(Saved entries)
***
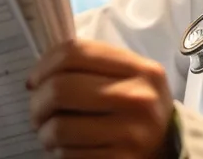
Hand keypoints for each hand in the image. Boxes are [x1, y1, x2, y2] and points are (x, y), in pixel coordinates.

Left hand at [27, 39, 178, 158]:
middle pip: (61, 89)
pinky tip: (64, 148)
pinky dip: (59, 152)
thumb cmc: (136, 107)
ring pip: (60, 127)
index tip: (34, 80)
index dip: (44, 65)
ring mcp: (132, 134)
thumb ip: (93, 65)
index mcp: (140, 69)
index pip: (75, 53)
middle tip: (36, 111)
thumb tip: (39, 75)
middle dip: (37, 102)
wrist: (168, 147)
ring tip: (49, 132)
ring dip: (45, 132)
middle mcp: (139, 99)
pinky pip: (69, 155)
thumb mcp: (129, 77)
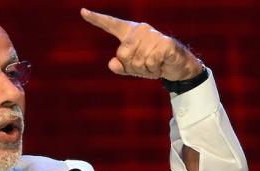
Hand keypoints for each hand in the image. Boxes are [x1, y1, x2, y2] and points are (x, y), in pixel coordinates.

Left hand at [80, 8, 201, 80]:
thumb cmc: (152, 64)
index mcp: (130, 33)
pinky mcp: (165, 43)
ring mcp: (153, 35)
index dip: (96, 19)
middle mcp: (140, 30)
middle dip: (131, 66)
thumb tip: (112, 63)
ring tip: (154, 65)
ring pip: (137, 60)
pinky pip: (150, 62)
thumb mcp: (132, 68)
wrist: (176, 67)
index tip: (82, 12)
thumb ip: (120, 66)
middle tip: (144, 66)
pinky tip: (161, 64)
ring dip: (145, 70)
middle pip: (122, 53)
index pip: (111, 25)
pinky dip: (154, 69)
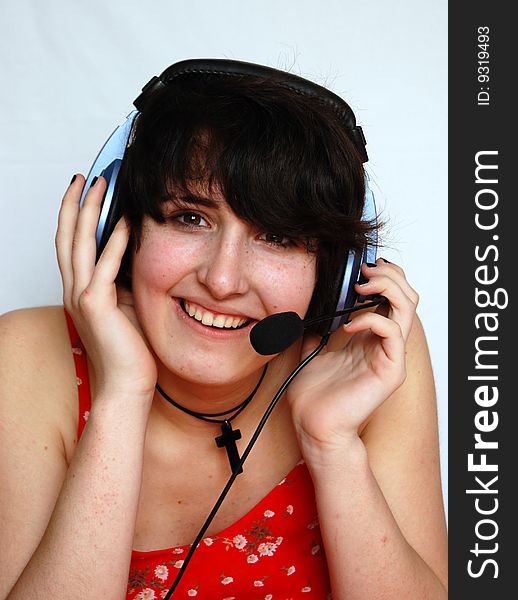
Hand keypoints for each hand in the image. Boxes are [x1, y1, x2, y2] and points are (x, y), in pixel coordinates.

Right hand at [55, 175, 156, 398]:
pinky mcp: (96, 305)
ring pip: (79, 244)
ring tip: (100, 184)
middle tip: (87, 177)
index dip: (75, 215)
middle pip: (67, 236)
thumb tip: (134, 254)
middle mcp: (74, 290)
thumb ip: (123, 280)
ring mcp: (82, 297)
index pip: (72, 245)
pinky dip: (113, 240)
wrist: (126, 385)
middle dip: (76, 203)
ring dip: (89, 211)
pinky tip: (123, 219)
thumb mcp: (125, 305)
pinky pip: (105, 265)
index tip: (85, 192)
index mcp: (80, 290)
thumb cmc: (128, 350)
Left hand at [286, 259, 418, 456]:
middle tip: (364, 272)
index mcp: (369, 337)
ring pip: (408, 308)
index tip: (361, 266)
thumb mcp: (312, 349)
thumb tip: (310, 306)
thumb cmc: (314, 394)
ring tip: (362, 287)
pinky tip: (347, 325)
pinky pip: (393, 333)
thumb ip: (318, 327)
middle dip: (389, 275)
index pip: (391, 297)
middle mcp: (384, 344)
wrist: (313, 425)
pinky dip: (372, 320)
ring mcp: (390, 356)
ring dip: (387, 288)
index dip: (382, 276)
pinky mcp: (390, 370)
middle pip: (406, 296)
***
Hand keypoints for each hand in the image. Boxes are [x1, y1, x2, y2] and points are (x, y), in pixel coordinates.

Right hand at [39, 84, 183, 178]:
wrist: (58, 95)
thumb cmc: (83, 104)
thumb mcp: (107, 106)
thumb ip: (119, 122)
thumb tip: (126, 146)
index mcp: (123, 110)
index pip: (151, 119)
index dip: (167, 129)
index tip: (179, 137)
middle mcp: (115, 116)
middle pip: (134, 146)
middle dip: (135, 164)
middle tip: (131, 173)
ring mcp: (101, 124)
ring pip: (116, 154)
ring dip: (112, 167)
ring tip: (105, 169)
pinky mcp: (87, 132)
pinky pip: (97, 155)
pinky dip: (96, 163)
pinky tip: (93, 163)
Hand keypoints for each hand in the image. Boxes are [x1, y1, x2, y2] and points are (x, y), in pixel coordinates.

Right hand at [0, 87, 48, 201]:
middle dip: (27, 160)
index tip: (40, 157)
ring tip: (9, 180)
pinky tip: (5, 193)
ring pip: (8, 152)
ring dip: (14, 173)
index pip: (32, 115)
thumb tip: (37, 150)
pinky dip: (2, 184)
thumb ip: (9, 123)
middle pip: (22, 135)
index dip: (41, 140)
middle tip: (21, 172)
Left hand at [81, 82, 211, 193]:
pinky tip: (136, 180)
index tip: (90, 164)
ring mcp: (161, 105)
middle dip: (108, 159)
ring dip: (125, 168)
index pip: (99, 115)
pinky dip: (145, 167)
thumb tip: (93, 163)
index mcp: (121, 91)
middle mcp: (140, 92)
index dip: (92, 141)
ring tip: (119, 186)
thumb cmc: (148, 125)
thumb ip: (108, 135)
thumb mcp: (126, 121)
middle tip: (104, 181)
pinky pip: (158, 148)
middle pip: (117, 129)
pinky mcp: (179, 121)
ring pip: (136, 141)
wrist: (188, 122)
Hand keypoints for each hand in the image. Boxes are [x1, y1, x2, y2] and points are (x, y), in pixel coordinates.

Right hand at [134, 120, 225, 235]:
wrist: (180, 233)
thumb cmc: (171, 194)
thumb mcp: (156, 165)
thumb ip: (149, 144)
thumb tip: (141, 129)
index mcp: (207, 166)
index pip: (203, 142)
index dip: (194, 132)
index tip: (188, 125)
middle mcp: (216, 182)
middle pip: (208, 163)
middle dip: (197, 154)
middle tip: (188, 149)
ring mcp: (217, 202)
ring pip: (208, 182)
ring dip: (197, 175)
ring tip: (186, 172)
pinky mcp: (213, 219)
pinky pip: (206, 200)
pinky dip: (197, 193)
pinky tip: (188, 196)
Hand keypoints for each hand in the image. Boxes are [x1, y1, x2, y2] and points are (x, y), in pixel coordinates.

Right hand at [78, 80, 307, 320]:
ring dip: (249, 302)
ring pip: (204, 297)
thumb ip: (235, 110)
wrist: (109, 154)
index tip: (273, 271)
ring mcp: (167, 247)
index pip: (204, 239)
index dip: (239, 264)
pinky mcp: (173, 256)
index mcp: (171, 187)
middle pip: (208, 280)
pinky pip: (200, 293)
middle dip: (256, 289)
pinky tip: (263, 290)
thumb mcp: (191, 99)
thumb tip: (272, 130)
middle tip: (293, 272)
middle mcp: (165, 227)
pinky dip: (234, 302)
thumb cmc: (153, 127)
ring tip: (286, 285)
***
▶ Exercise description: Above are the records; please give again, exactly and in full, only the lines that run from the line with "middle tip: (144, 66)" through the line with "ring tip: (362, 287)", with no pictures.

▶ Result:
middle tip: (144, 66)
pinky tip: (161, 64)
ring dip: (145, 70)
middle pip: (122, 53)
index pip: (111, 25)
pinky dip: (154, 69)
Hand keypoints for each hand in the image. Boxes are [x1, y1, x2, y2] and points are (x, y), in pixel coordinates.

Right hand at [55, 175, 156, 398]:
pinky mcp: (96, 305)
ring pip: (79, 244)
ring tip: (100, 184)
middle tip: (87, 177)
index dip: (75, 215)
middle pip: (67, 236)
thumb tip: (134, 254)
middle mcp: (74, 290)
thumb ip: (123, 280)
ring mcp: (82, 297)
index pip: (72, 245)
pinky dip: (113, 240)
wrist: (126, 385)
middle dip: (76, 203)
ring dip: (89, 211)
pinky tip: (123, 219)
thumb mcp: (125, 305)
pinky pip: (105, 265)
index tip: (85, 192)
index mcp: (80, 290)
thumb cmc: (128, 350)
Left hand at [286, 259, 418, 456]:
middle tip: (364, 272)
index mcp: (369, 337)
ring pip: (408, 308)
index tip: (361, 266)
thumb mcp: (312, 349)
thumb tip: (310, 306)
thumb cmc: (314, 394)
ring tip: (362, 287)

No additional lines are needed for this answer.